# Surf This Weekend?



## big D. (Apr 10, 2010)

Hows it lookin for the weekend?

I am READY!!!!! TROUT TIME!!!!!


----------



## POCsaltdog (Nov 26, 2014)

I may go in the a.m. I'll report back if I do.


----------



## iamatt (Aug 28, 2012)

We are bayfishing then hopefully get back early enough to string some shark junk out there sat evening and camp. Got to get one after losing ripper last weekend. Getting personal!


----------



## Duckchasr (Apr 27, 2011)

*working stiff*

Good thing I'm working.sad3sm
My fancy app printed this out.

Wind Direction (WDIR): 
SE ( 130 deg true ) Wind Speed (WSPD): 1.9 kts Wind Gust (GST): 3.9 kts Wave Height (WVHT): 1.6 ft Dominant Wave Period (DPD): 7 sec Average Period (APD): 4.9 sec Mean Wave Direction (MWD): SE ( 138 deg true ) Atmospheric Pressure (PRES): 30.08 in Pressure Tendency (PTDY): +0.03 in ( Rising ) Air Temperature (ATMP): 86.9 Â°F Water Temperature (WTMP): 86.9 Â°F Wind Speed at 10 meters (WSPD10M): 1.9 kts Wind Speed at 20 meters (WSPD20M): 3.9 kt

Good luck down there this weekend. 
Be careful for the powder sand carry buckets for water and shovels. I'm going to try to get away Mon or Tues next week even if it's rough.:texasflag


----------



## txteltech (Jul 6, 2012)

Water looks good I'll be hitting the surf


----------



## Duckchasr (Apr 27, 2011)

*Gtgtk*

Welp I recon the powder sand got packed down an the gulf storms moved on. 
Im going if it's rough or not in the morning.:texasflag Wis me luk.lol


----------



## Lagavulin62 (Jun 1, 2016)

Aren't thunderstorms the main concern? I suppose if one had the patience to wait for the small openings. Bring a change of clothes for alternatives.


----------



## Jay290 (Jun 25, 2013)

Let it rain we are going to give it a shot this weekend will be on the beach Thursday -Sunday.


----------



## Lagavulin62 (Jun 1, 2016)

Jay290 said:


> Let it rain we are going to give it a shot this weekend will be on the beach Thursday -Sunday.

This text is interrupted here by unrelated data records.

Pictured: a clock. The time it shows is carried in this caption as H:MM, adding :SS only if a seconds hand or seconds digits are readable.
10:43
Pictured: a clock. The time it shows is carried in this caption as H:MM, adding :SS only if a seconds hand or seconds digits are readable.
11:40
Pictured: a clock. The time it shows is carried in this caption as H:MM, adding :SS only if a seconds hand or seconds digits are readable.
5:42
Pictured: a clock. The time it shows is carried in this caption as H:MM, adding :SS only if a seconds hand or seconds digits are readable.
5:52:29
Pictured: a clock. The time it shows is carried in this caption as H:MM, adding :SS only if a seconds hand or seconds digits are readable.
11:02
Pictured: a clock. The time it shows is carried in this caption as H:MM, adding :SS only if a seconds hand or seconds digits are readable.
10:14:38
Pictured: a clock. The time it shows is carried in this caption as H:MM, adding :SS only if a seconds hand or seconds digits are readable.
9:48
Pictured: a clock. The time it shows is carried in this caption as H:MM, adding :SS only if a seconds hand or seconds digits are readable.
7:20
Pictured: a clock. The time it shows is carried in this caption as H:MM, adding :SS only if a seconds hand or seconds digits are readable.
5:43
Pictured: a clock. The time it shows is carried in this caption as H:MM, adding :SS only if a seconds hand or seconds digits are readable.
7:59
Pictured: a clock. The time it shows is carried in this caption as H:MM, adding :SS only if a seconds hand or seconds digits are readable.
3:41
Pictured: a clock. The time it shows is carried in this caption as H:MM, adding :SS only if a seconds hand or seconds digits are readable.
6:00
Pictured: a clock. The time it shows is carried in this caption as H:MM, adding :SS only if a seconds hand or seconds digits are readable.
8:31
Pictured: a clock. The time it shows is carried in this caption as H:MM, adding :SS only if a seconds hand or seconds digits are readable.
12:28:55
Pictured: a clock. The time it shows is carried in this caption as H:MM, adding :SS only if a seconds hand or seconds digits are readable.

No I'm fine with the rain, I run in it every chance I get, UNLESS it's t storming. But as forecasts are for the most part useless you got the right idea and I'm intching to get back out there myself. : )


----------



## Duckchasr (Apr 27, 2011)

*foiled again*

Got up at 3:30 and radar was lit up like a Christmas tree so I headed back to pillow access 1. Maybe one of these day's I can go fishing.


----------



## dbarham (Aug 13, 2005)

Duckchasr said:


> Got up at 3:30 and radar was lit up like a Christmas tree so I headed back to pillow access 1. Maybe one of these day's I can go fishing.


That sux Berry


----------



## twgamm (Sep 4, 2013)

Ended up fishing the rough water on Saturday morning. The fish were there. 4 keeper trout, 4 or 5 dink trout and 2 big gafftops.


----------



## Longhornamus (Mar 13, 2014)

It may have just been us, but all we caught this past Saturday were sharks in the surf. Lots of small Blacktips.....


----------



## Billygoat (Feb 1, 2013)

Anyone hit it today? Debating giving it a try tomorrow or Thursday morning.


----------



## 230Ag (May 20, 2012)

I am heading down to SS this weekend. hope that storm blows further south or it is going to be rough kayak out to the 3rd bar.


----------



## dbarham (Aug 13, 2005)

230Ag said:


> I am heading down to SS this weekend. hope that storm blows further south or it is going to be rough kayak out to the 3rd bar.


The surf is a lasr minute prediction i usually decide at 3 or 4 a.m acorrding to buoys and wind speeds


----------



## SolarScreenGuy (Aug 15, 2005)

If the water conditions are favorable and there is low pressure in the gulf, it can be awesome. I think I will keep an eye on it.
www.solarscreenguys.com


----------



## Duckchasr (Apr 27, 2011)

dbarham said:


> The surf is a lasr minute prediction i usually decide at 3 or 4 a.m acorrding to buoys and wind speeds


Yep dadgum SW factor still dictating.... one day soon hopefully.:goldfish:


----------



## beerdruid (Jun 12, 2015)

> Yep dadgum SW factor still dictating.... one day soon hopefully.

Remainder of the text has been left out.